Na loucura, após o jantar, penso que devia caminhar (ou tentar sincronizar duas pernas que estiveram mais de dez horas paradas e na mesma posição), conversar com a família do Norte e ver uns minutos de televisão. “Estás doida, Sónia!” Não consigo, pois há tanta coisa para fazer e parece que o trabalho não me sai das mãos. Por isso, volto ao escritório. Aos meus 10 metros quadrados de vida, à minha cadeira preta, à minha secretária branca, aos meus ecrãs, aos emails, às mensagens urgentes e aos pedidos de apoio.

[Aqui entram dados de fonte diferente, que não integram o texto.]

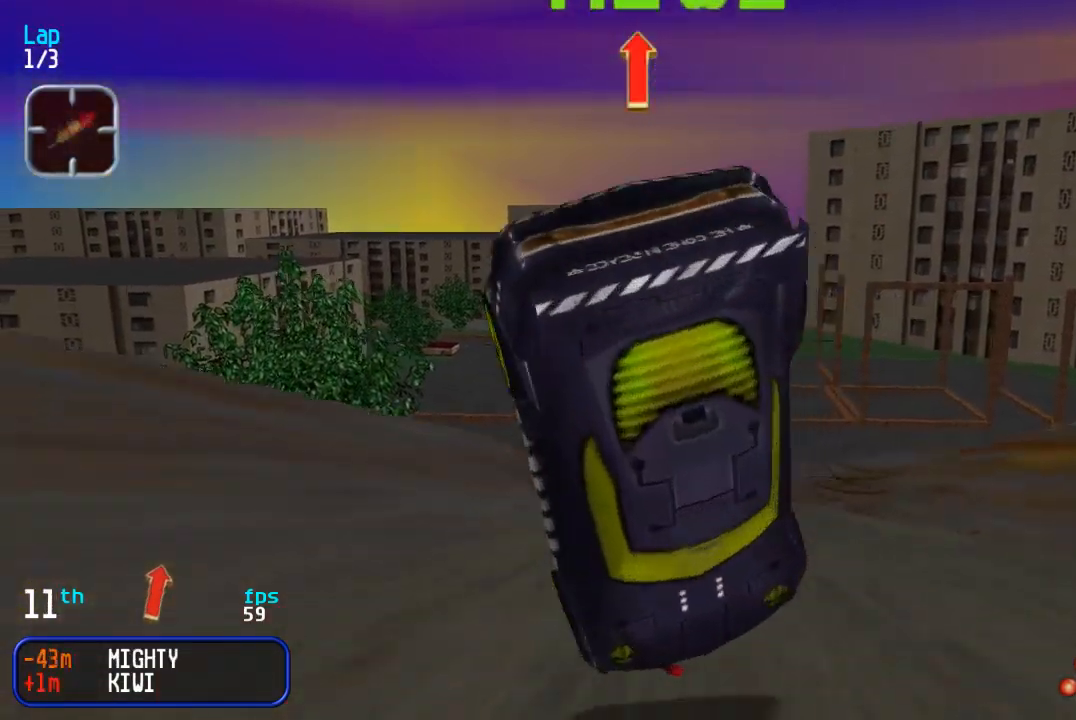
{"buttons": ["DPAD_UP"], "events": [[33, "TRIANGLE", "down"], [117, "TRIANGLE", "up"], [233, "DPAD_RIGHT", "down"], [300, "DPAD_RIGHT", "up"], [317, "TRIANGLE", "down"], [400, "TRIANGLE", "up"]]}
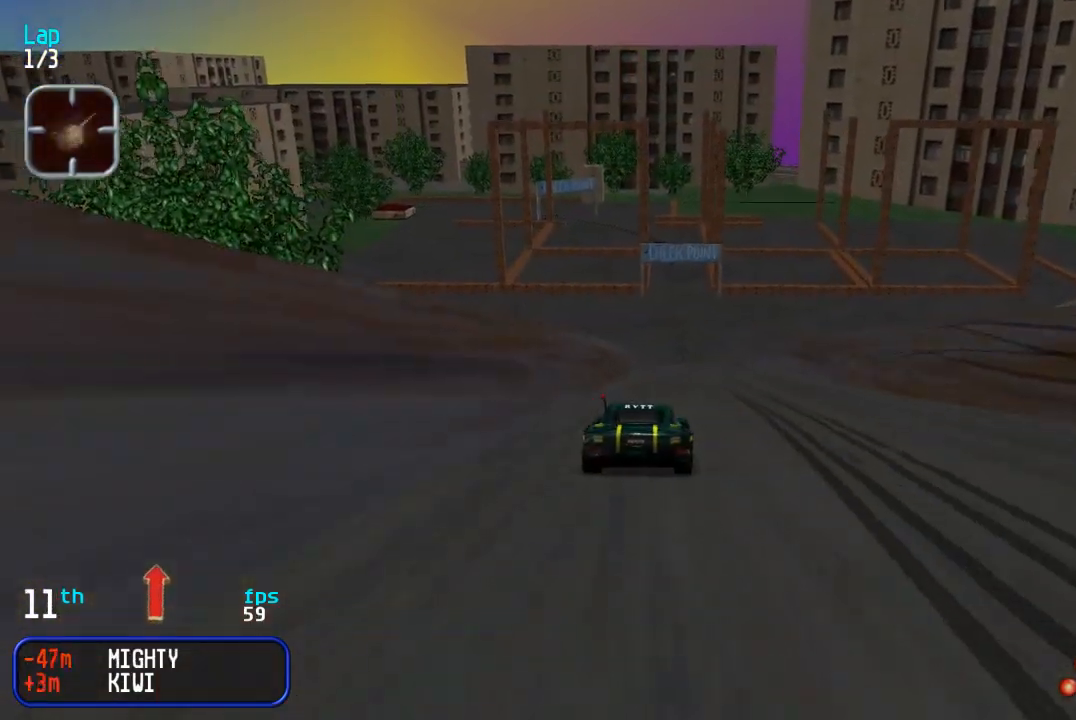
{"buttons": ["DPAD_UP"], "events": [[83, "DPAD_RIGHT", "down"], [150, "DPAD_RIGHT", "up"]]}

Sento-me e vou com determinação, ainda que perceba a quase impossibilidade de fazer seja o que for com o mínimo de acuidade. Faço a lista do que está por fazer: o que já vinha da lista do dia anterior, o que acumulei deste dia, o que amanhã será necessário fazer e o mais que irá aparecer. Passos: talvez uns 100 (se tantos, sei lá!); minutos de vitamina D e sol: zero; pessoas vistas em 5D: uma; número de cafés tomados numa bela esplanada: zero; minutos de dolce far niente: zero; número de tarefas para cumprir: enorme; volume do stresse: maior do que o do dia anterior. Decisão: adiar para o fim de semana. “Aí terei tempo”, penso. E faço-o. Tantas vezes. Só hoje, quando me sentei para escrever este texto é que percebi que, além de estar confinada, confinei a maior parte dos meus fins de semana e dos meus períodos de descanso.

Escrever sobre um dia de aulas de teleprofessora é quase tão angustiante como o próprio dia. Este é só um dia de uma mulher comum, que tem como atividade profissional a docência, e que viu o último ano da sua vida através de dois ecrãs de computador. Mesmo que o tenha feito com a maior dedicação que esta profissão exige, a carga tem sido digital e extraordinariamente árdua, tanto física quanto mentalmente.

Tudo num espaço de 10 metros quadrados, com vista para uma espécie de mundo que chega através de dois ecrãs, assentes numa secretária branca, de frente para uma cadeira preta. Um lugar, contudo, onde me encontro regular e virtualmente com dezenas de pessoas reais – especialmente, estudantes – que, ainda que fechadas, estão, tanto quanto eu, em negociação com a humanidade, com a novilíngua, com a distância próxima, com o isolamento intrusivo e com a vida em 10 metros quadrados.